▶ **Given task**
Copy the data below verbatim, starting with the line that contains "Here is an image." and continuing through the line that contains "Answer in <instances>...</instances>.", both included.

▶ **Entries supplied**
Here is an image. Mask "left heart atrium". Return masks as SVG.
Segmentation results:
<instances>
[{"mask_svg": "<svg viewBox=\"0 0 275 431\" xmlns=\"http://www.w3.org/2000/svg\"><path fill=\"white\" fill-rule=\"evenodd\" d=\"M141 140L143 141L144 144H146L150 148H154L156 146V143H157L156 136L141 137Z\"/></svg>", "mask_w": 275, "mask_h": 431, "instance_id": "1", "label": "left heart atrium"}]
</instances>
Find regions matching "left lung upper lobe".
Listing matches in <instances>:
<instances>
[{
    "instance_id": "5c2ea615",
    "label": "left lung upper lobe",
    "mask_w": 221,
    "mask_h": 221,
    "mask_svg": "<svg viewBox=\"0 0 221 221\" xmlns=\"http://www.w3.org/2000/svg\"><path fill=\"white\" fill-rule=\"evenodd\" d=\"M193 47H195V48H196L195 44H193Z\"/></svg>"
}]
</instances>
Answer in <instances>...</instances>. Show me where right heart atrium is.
---
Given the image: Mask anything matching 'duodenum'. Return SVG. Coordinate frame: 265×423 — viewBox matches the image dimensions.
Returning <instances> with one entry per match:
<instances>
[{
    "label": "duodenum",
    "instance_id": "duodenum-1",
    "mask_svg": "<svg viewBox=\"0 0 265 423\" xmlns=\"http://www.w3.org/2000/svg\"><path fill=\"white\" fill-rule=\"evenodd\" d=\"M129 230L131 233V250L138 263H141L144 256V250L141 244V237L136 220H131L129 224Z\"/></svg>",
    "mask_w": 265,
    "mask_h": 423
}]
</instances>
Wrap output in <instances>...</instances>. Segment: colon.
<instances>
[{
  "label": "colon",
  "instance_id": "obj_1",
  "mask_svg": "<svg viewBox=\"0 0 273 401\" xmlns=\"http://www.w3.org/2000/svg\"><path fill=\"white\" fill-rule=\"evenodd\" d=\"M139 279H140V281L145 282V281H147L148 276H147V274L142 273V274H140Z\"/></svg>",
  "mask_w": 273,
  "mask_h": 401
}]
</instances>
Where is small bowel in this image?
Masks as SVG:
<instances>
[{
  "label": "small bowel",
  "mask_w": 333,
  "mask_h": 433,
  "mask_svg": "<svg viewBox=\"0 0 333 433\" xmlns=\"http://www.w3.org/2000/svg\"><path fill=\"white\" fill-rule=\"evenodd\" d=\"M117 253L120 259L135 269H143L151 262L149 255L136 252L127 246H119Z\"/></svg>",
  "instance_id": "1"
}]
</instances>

▶ **Worked solution**
Here is an image. Mask "left heart atrium". Return masks as SVG.
Segmentation results:
<instances>
[{"mask_svg": "<svg viewBox=\"0 0 275 431\" xmlns=\"http://www.w3.org/2000/svg\"><path fill=\"white\" fill-rule=\"evenodd\" d=\"M141 140L143 141L144 144H146L150 148H154L156 146V143H157L156 136L141 137Z\"/></svg>", "mask_w": 275, "mask_h": 431, "instance_id": "1", "label": "left heart atrium"}]
</instances>
Find regions matching "left lung upper lobe".
Listing matches in <instances>:
<instances>
[{
    "instance_id": "5c2ea615",
    "label": "left lung upper lobe",
    "mask_w": 221,
    "mask_h": 221,
    "mask_svg": "<svg viewBox=\"0 0 221 221\" xmlns=\"http://www.w3.org/2000/svg\"><path fill=\"white\" fill-rule=\"evenodd\" d=\"M193 47H195V48H196L195 44H193Z\"/></svg>"
}]
</instances>
Answer in <instances>...</instances>. Show me where right heart atrium is.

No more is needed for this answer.